* [REQUIREMENTS]:
A - Summarize the housing market passage in two sentences.
B - Carry the housing market passage forward, picking up after its final sentence.

* [SOURCE PASSAGE]:
........
Domain reported a strong auction clearance rate this week in Sydney (80%) and Melbourne (74%). This is an increase from Sydney (77%) and Melbourne (65%) last week despite an increase in listing numbers demonstrating strong demand from first-home buyers and owner-occupiers.

Prices for premium medium-density homes (townhouses and low-rise apartments) are expected to increase by up to 10% in 2020 due to limited supply. According to Knight Frank, the share of medium-density homes due to complete by 2022 has declined by 47% nationally compared to the last three years. Limited development sites in blue-chip suburbs and challenges in obtaining building approvals are key challenges faced by developers delivering more stock. (Nila Sweeney, 4/2/2020, Medium-density home prices to climb 10pc)
........
* [EXTRACTED ENTRIES]:

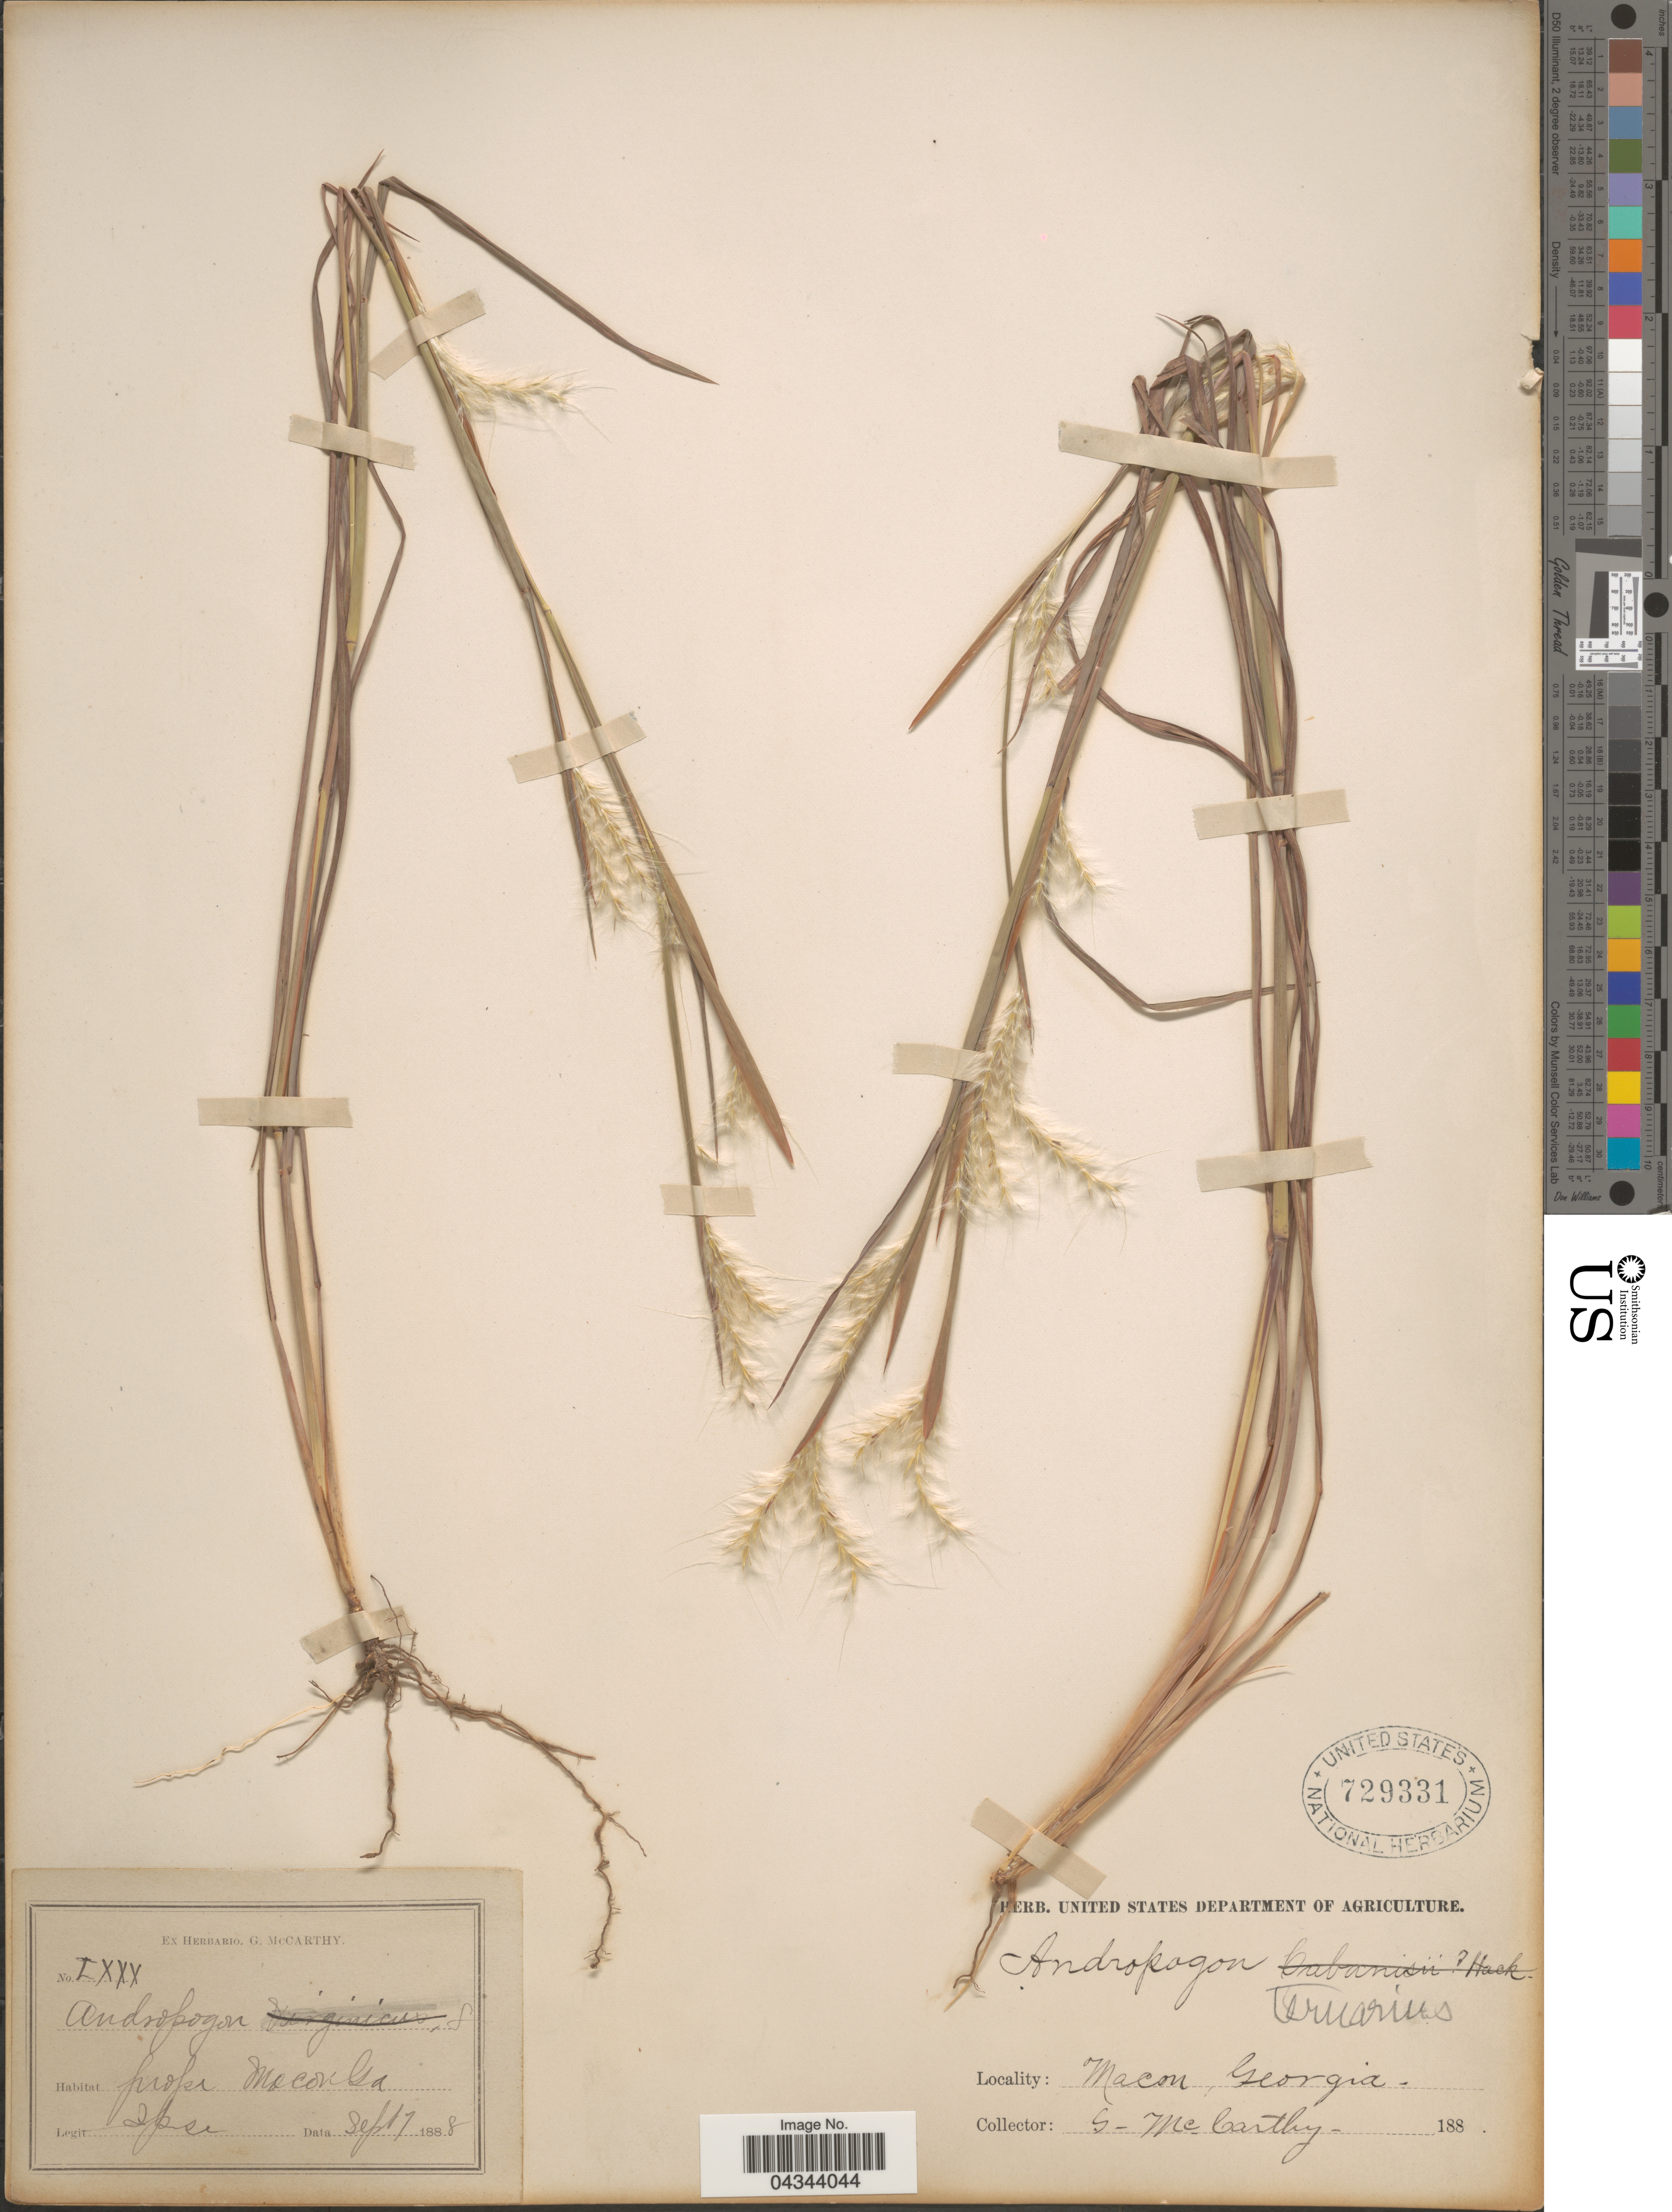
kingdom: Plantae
........
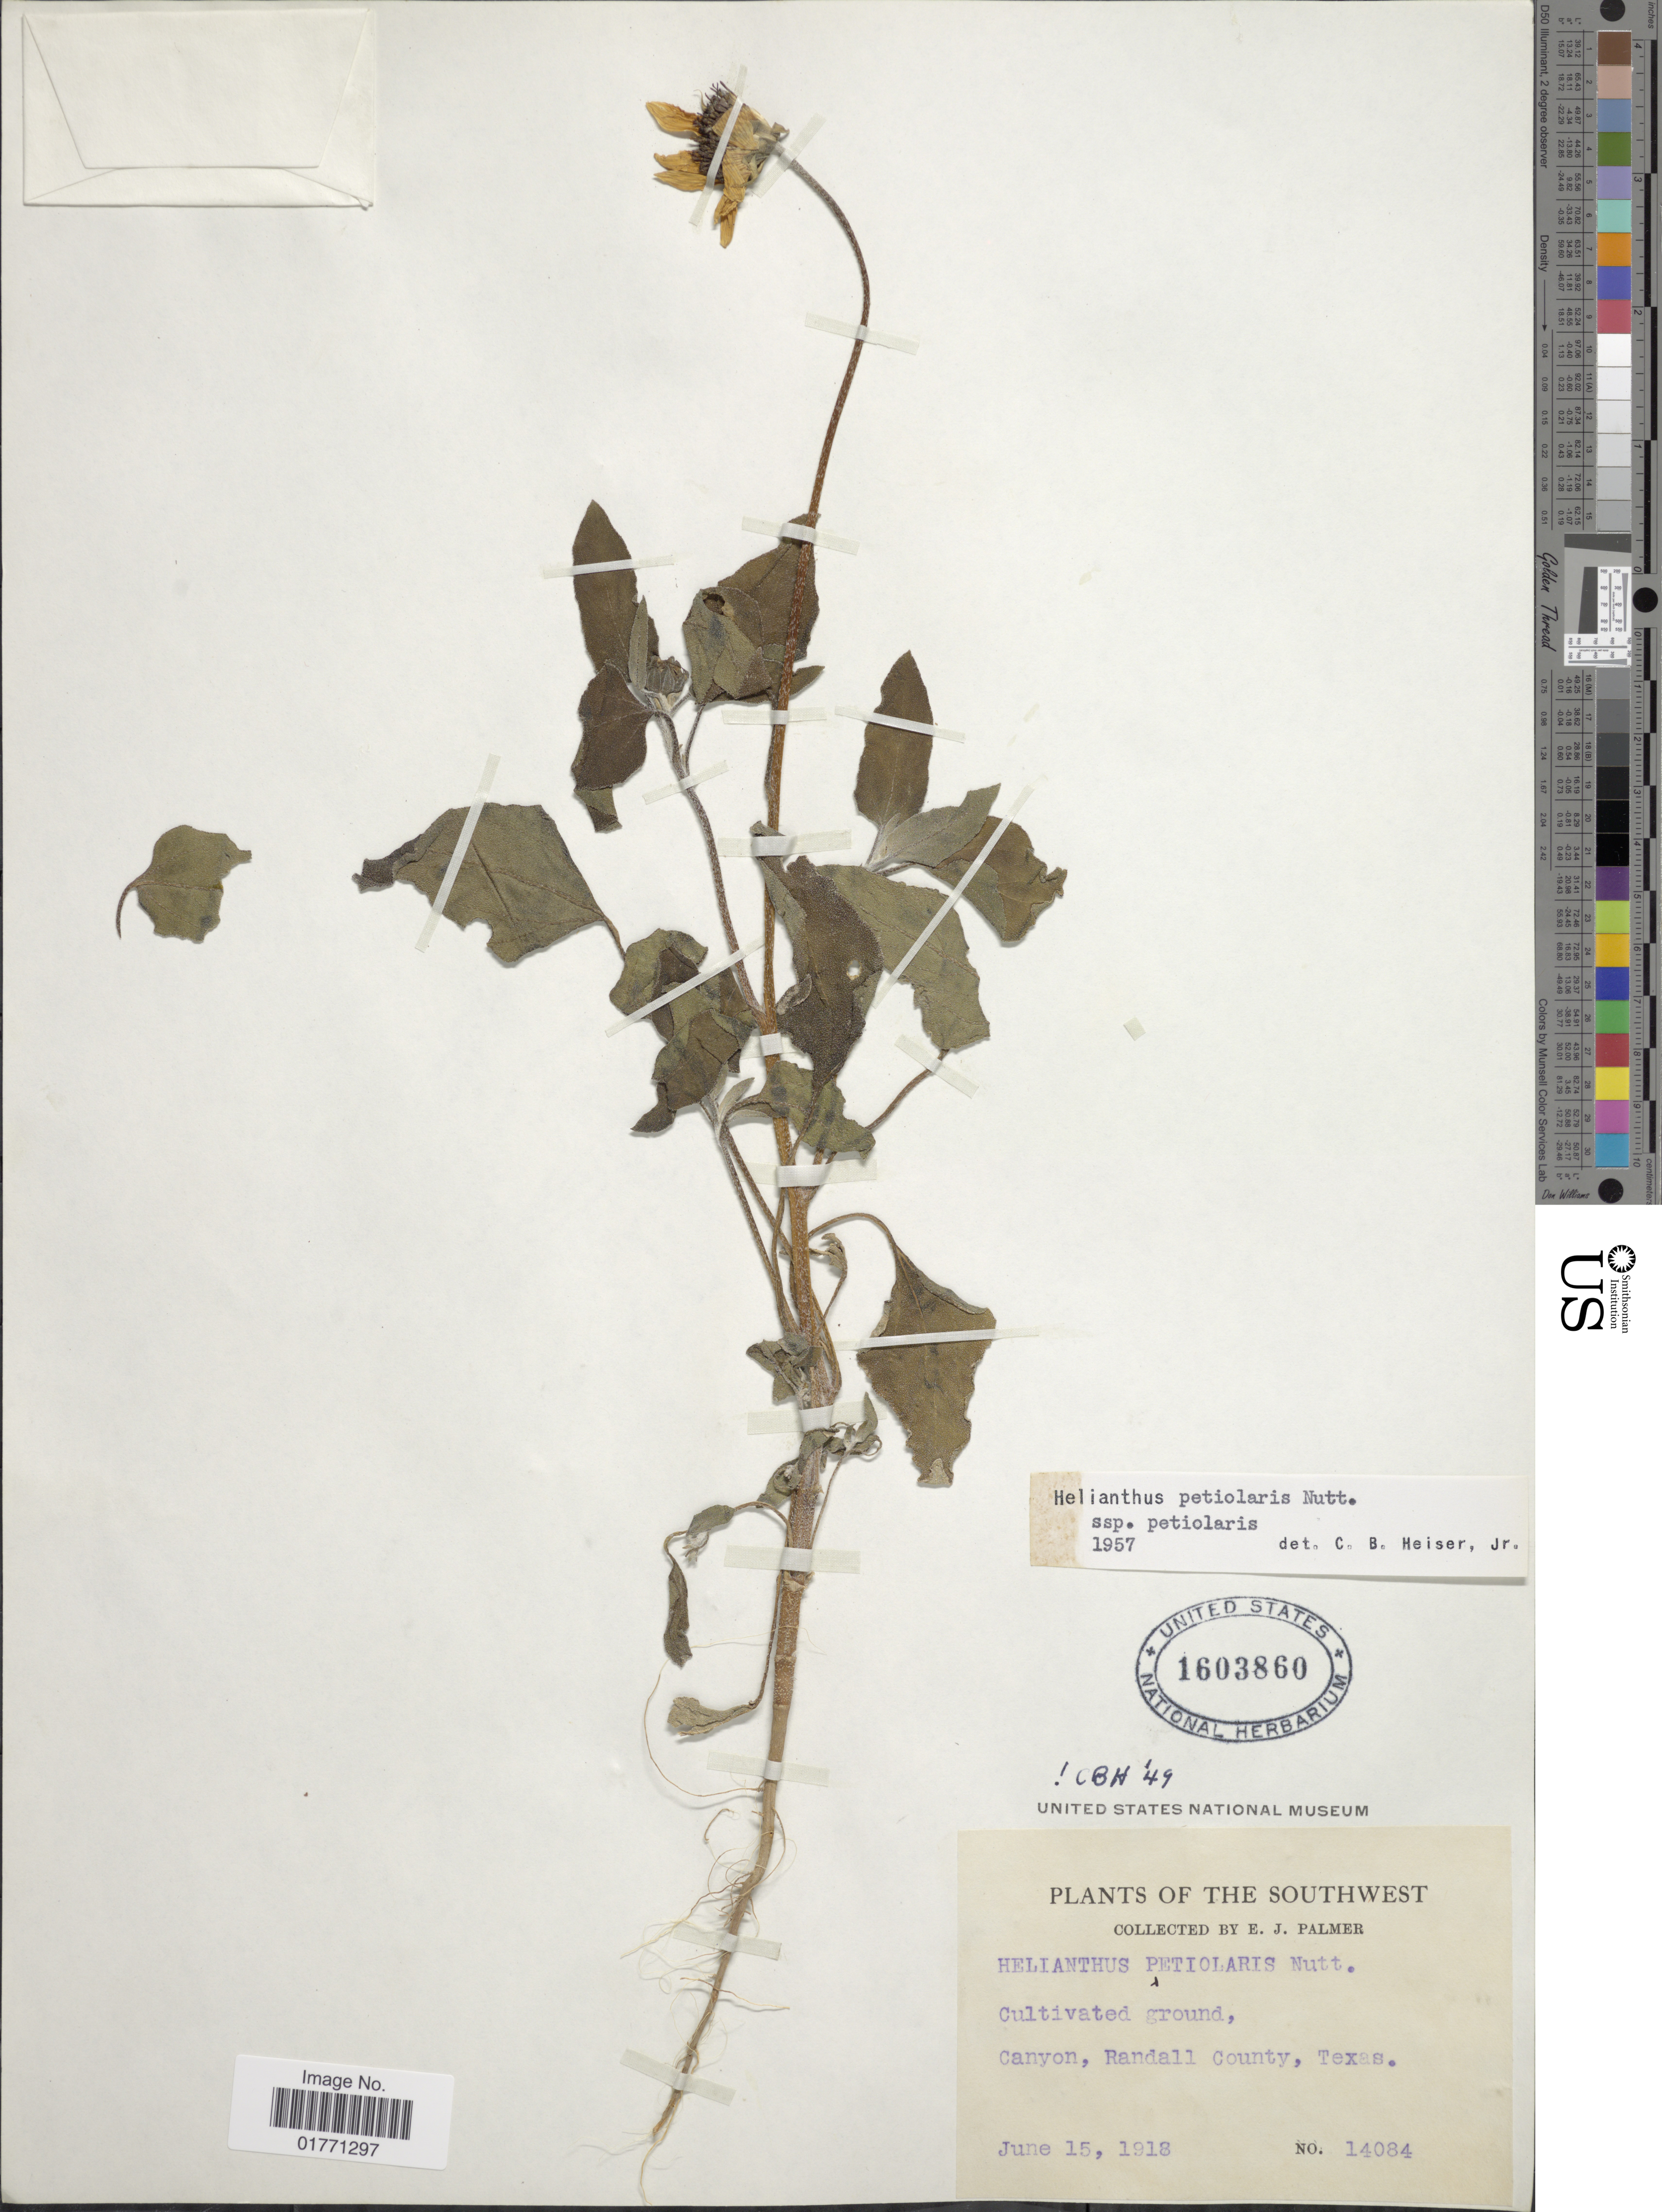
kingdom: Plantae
........
* [RESPONSES PER TASK]:
A - Domain reported that auction clearance rates rose this week to 80% in Sydney and 74% in Melbourne, up from 77% and 65% the previous week despite more listings, which shows strong demand from first-home buyers and owner-occupiers. Because supply is limited, prices for premium medium-density homes are expected to rise by up to 10% in 2020, and Knight Frank reports that the share of such homes due to complete by 2022 has fallen 47% nationally compared to the last three years.

B -
The AFR reported a mega build-to-rent project by Greystar (US property giant) in South Yarra. The $400 million mixed-use development includes office space (5,000 square metres), retail (1,000 square metres) and more than 500 build-to-rent apartments. (Ingrid Fuary-Wagner, 6/2/2020, Mega build-to-rent project headed for South Yarra)

Law firm Ashurst has signed a 10-year lease commencing in June 2021 at new office development, 80 Collins Street. Joining other law firms, including Herbert Smith Freehills and DLA Piper, Ashurst will take up a total area of 4,427 square metres across 4 floors. Dexus acquired the site in May 2019, for a total consideration of $1.5 billion. The site includes an existing A-Grade office tower with major tenants including the Minister of Finance and Cenitex (North Tower), a brand-new office tower (South Tower), retail podium (21 retail and dining tenancies) and a 255-room boutique hotel. Since the acquisition, Dexus has increased pre-committed leased space at the South Tower from 63% to 97%. Only one floor is left for lease, and the development of the South Tower is expected to complete by mid-2020.